Z moich dotychcasowych doswiadczeń w pracy zawodowej wynika, że do programu nauczania warto byłoby właczyć takie punkty:
- Samodzielne opracowanie przez studenta wykazu akt (jakiejs wymyslonej instytucji) - najlepiej na ocenę
- Samodzielne opracowanie instrukcji kancelaryjnej - poznanie szeregu instrukcji i ogólnych zasad to za mało - bardzo przydałoby się, żeby student był zmuszony samemu napisac taka instrukcję - oczywiście przeważnie będzie to powielanie istniejacych wzorców (podobnie jak z wykazem) ale dawałoby to znacznie wiekszą pewnośc siebie przyszłemu archiwiscie.
- Więcej informatyki - zdaję sobie sprawę, że bywa tak iż na zajecia przychodza osoby z niemal zerową znajomoscią programów komputerowych (potrafią właczyć komputer, napisać, wyjustować i wydrukować pracę w Wordzie i sprawdzić pocztę, ew zagrać w pasjansa albo sapera
). Inni - majacy wiecej rozeznania w tym temacie czekają praktycznie przez cały okres trwania kursu aż pozostali ich dogonią - moim zdaniem należałoby przedłuzyć kurs o przynajmniej 2 semestry - zaawansowana znajomość edytorów tekstu, baz danych (nie koniecznie tylko Acces) a arkusze kalkulacyjne też by nie zaszkodziły.

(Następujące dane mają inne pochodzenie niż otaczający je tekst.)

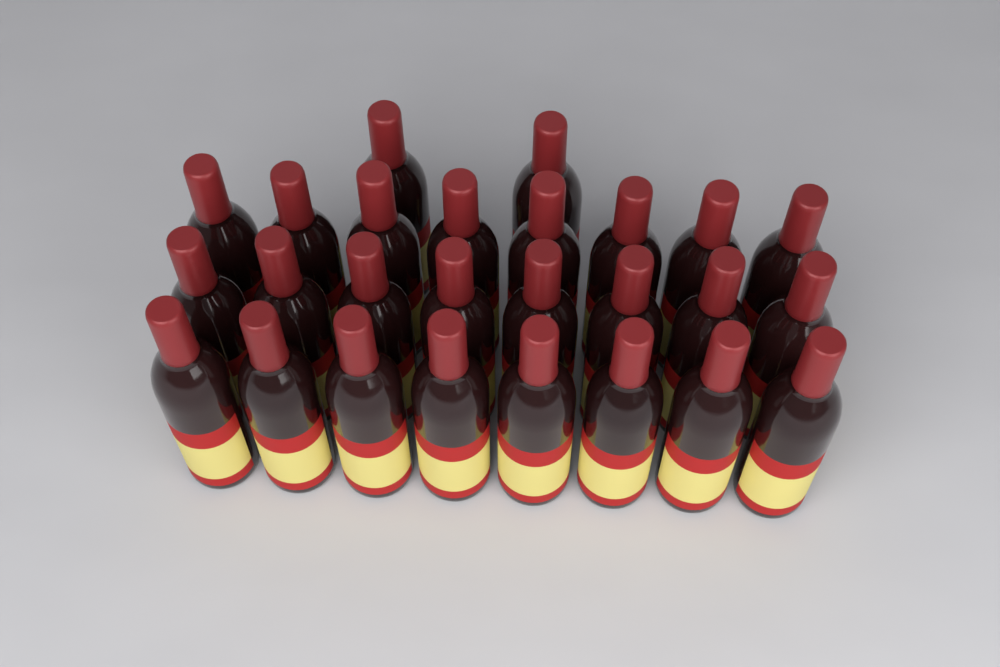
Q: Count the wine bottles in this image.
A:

Za to projektowanie stron internetowych jest zbędne.
- Praktyczne zajecia z "żywym" materiałem aktowym - ja akurat takie miałem ale wiem, że koleżanki/koledzy niekoniecznie a jest to naprawde potrzebne
Powyzsze propozycje znacznie poprawiałyby przygotowanie zawodowe - praktyczne i zmniejszałyby konieczność przedłużania praktyk. Co do samych praktyk to myśle, że niewielka tylko cześc studentów archiwistyki może wchłonać Państwowa Służba Archiwalna a co za tym idzie konieczne są zwłaszcza praktyki w archiwach zakładowych i róznych instytucjach nie będących archiwami państwowymi.